Dataset records —
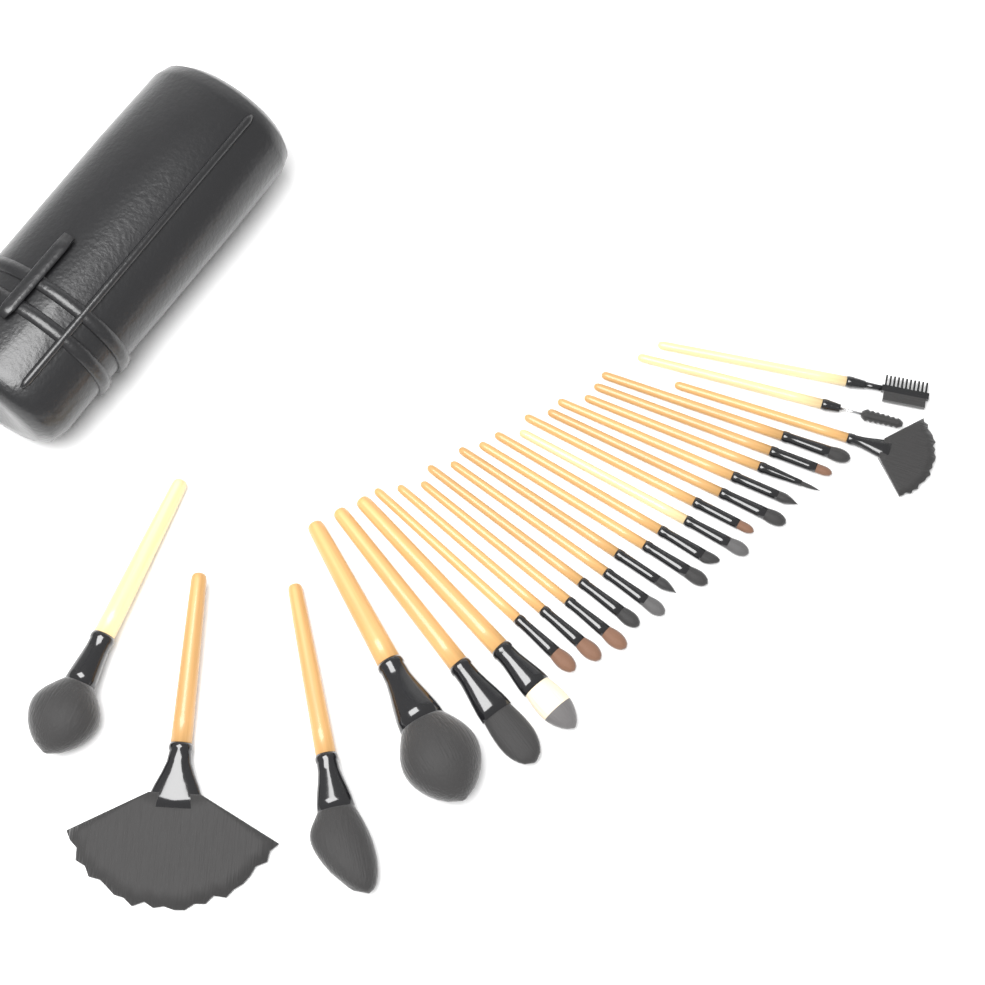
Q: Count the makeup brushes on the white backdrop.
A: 24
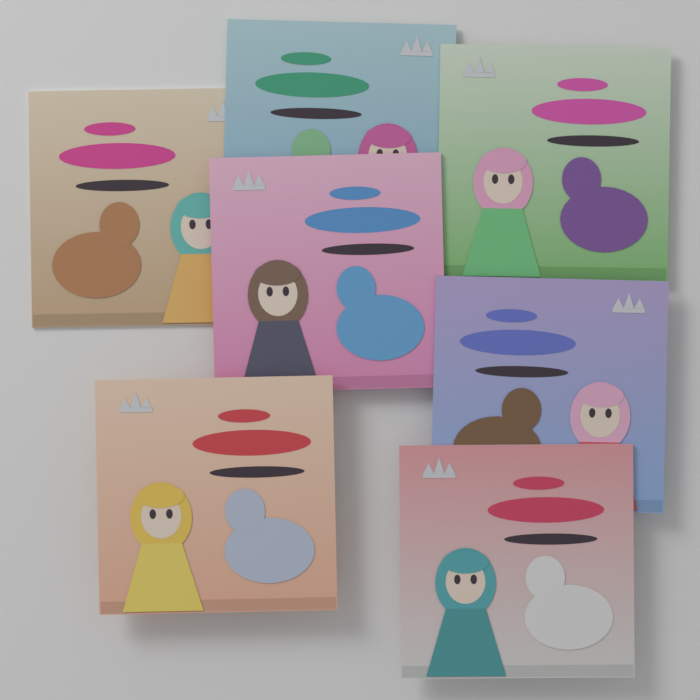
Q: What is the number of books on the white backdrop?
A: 7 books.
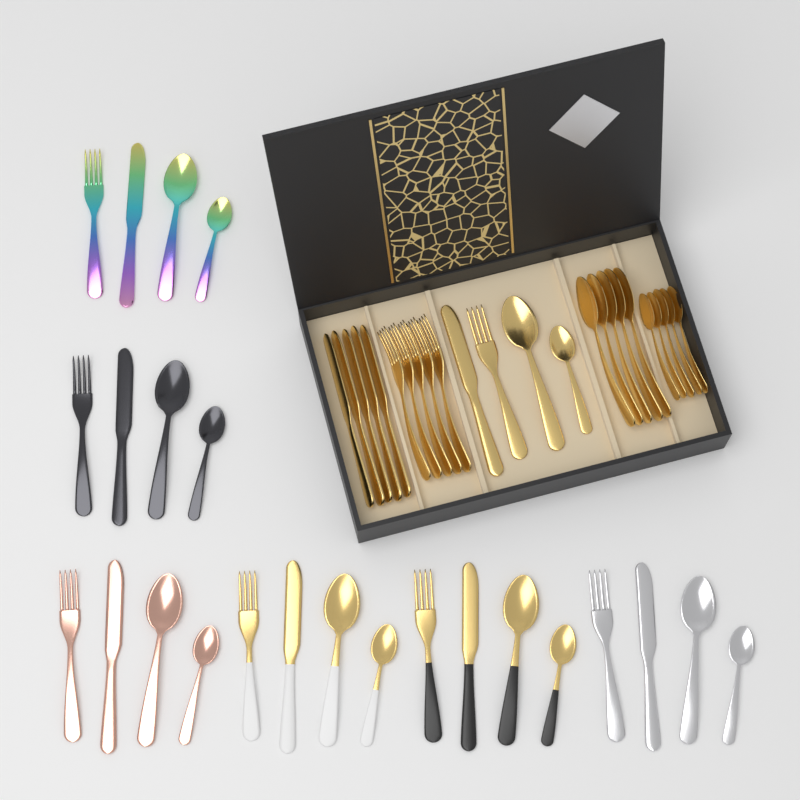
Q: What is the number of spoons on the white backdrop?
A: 24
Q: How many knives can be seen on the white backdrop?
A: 12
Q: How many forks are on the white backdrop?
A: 12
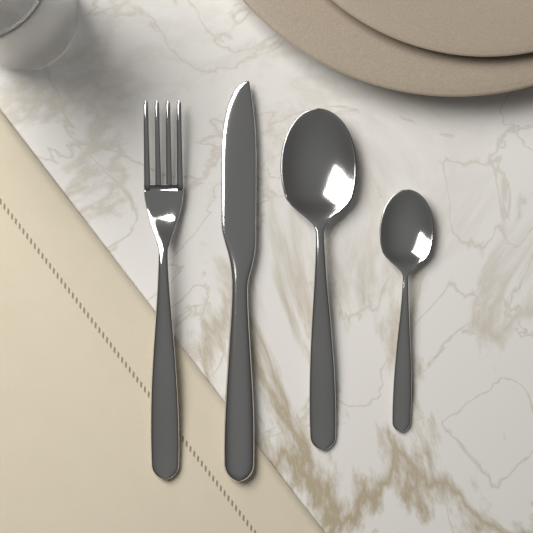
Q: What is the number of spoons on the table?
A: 2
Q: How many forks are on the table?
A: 1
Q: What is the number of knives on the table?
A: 1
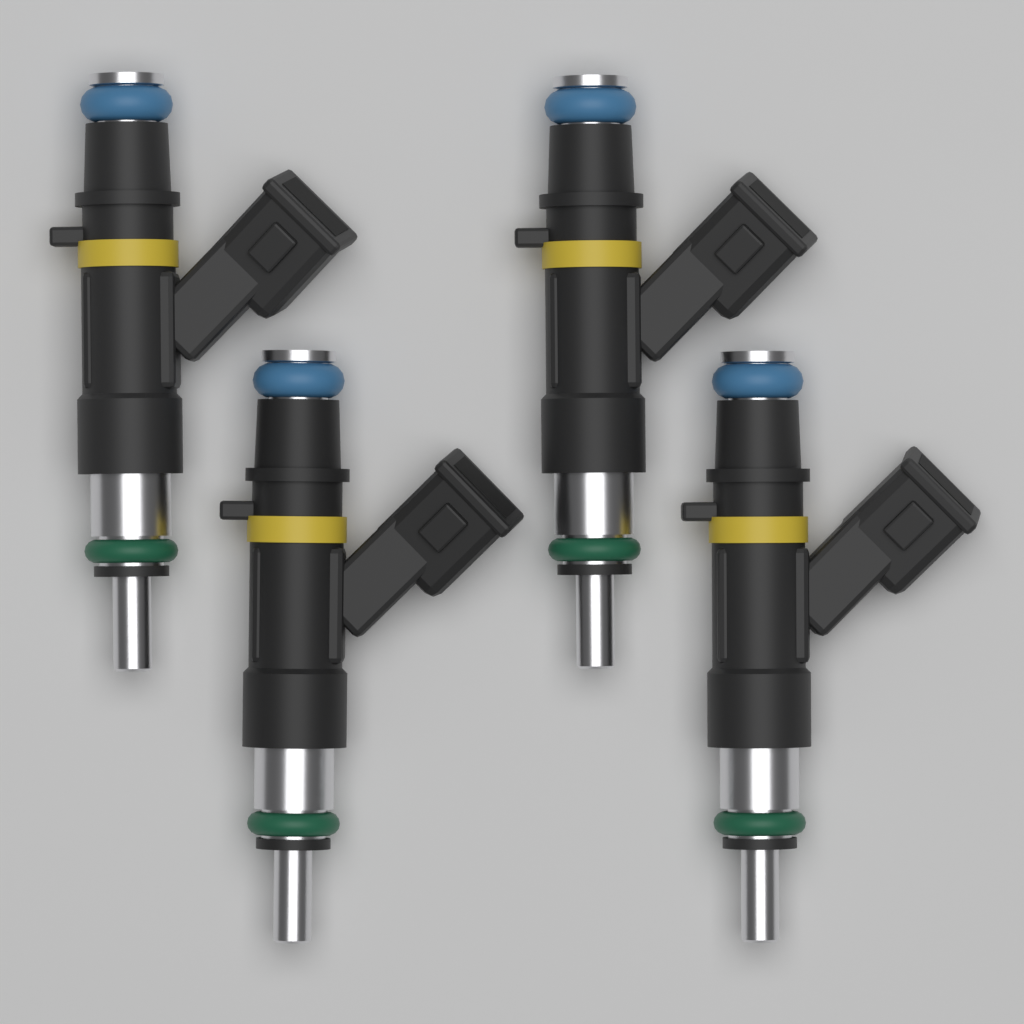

Goal — Set down the material above word for word, beginning at the line that contains "Q: What is the number of books" and continuing through the end of the material. Leave out the pictures.

Finished answer —
Q: What is the number of books on the white backdrop?
A: 7 books.
Q: What is the number of spoons on the white backdrop?
A: 24
Q: How many knives can be seen on the white backdrop?
A: 12
Q: How many forks are on the white backdrop?
A: 12
Q: What is the number of spoons on the table?
A: 2
Q: How many forks are on the table?
A: 1
Q: What is the number of knives on the table?
A: 1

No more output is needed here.